Ogni settimana sull'Espresso, un termine scelto e discusso

Nella neolingua social-politica «lo dico da papà» ormai chiosa il peggio, un po’ come «non sono razzista ma» lo precede. E con questa trappola semantica la figura del padre è diventata alibi, copertura e ipocrisia - che disastro, poveri noi papà. Allo stesso tempo, l’ossessione securitarista deforma il padre in funzione di disvalori impauriti fatti di chiusura e arrocco: quando invece ogni psicopedagogia insegna che il ruolo paterno sta proprio nel contrario, nell’infondere il coraggio dell’uscita e della scoperta, è l’ancestrale “lascia la caverna e vieni con me a caccia”. Un disastro, ?di nuovo, quindi.

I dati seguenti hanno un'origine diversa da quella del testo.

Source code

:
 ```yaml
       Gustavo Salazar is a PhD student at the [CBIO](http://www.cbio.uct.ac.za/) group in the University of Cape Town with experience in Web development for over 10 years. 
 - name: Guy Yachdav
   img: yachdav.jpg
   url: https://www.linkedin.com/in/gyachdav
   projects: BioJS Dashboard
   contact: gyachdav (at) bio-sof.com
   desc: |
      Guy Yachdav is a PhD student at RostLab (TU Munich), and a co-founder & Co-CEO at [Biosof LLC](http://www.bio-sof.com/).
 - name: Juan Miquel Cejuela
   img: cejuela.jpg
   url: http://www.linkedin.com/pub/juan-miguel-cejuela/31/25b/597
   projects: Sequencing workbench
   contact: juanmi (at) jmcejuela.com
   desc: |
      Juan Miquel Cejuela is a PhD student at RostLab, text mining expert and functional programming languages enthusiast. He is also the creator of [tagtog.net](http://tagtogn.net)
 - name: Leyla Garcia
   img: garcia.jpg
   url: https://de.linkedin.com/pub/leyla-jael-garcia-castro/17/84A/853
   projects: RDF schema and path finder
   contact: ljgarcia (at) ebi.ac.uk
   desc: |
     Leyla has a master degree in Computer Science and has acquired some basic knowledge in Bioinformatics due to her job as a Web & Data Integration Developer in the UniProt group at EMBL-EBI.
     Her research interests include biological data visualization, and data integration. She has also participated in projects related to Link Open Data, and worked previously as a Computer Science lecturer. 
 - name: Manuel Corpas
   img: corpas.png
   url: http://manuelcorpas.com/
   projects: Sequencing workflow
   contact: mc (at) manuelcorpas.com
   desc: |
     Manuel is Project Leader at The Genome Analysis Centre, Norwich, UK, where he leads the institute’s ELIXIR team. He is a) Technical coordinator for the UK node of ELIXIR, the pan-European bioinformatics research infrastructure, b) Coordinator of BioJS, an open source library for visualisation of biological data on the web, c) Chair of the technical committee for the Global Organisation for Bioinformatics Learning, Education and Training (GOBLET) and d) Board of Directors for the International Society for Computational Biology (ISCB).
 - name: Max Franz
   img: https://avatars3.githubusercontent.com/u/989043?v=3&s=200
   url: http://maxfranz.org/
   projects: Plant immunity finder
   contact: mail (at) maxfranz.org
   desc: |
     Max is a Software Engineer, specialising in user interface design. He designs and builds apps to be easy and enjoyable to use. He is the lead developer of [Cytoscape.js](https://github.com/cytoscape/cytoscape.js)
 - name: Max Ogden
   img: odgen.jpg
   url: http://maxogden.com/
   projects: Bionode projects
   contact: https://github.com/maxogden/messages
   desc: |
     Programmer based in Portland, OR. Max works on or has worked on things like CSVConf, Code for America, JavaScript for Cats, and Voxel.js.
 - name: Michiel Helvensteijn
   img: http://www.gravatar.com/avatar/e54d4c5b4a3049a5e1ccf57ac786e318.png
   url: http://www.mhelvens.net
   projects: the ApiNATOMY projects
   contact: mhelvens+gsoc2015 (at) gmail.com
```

D’accordo, oggi è tempo di padri discutibili e discussi, scaraventati o autoscaraventati nella rissa politica - come quelli di Renzi, Di Battista o Di Maio. Ed è anche tempo di revanscismo patriarcale, che è moneta comune di ogni sovranismo e trave portante della legge Pillon, cucita addosso ai maschi con prole a cui della prole però poco importa, basta che sia riaffermata la supremazia di genere. Intanto c’è Berlusconi che vuole ritagliarsi un ruolo da “padre nobile” - viene da chiedersi come dev’essere quello ignobile - mentre Prodi augura al partito che ha fondato di «trovare un padre».

Insomma è tutto un ruotare attorno ai padri, uno strattonarne di qui e di là il già difficile ruolo, mentre la lezione più bella viene dalla cronaca di un ignoto padre di Prato che ha riconosciuto un figlio biologicamente non suo. In fondo noi padri, privi di gravidanza, siamo tutti un po’ adottivi. Sicché per diventare davvero padri, come scriveva Dostoevskij, più che fare figli quello che conta è meritarli.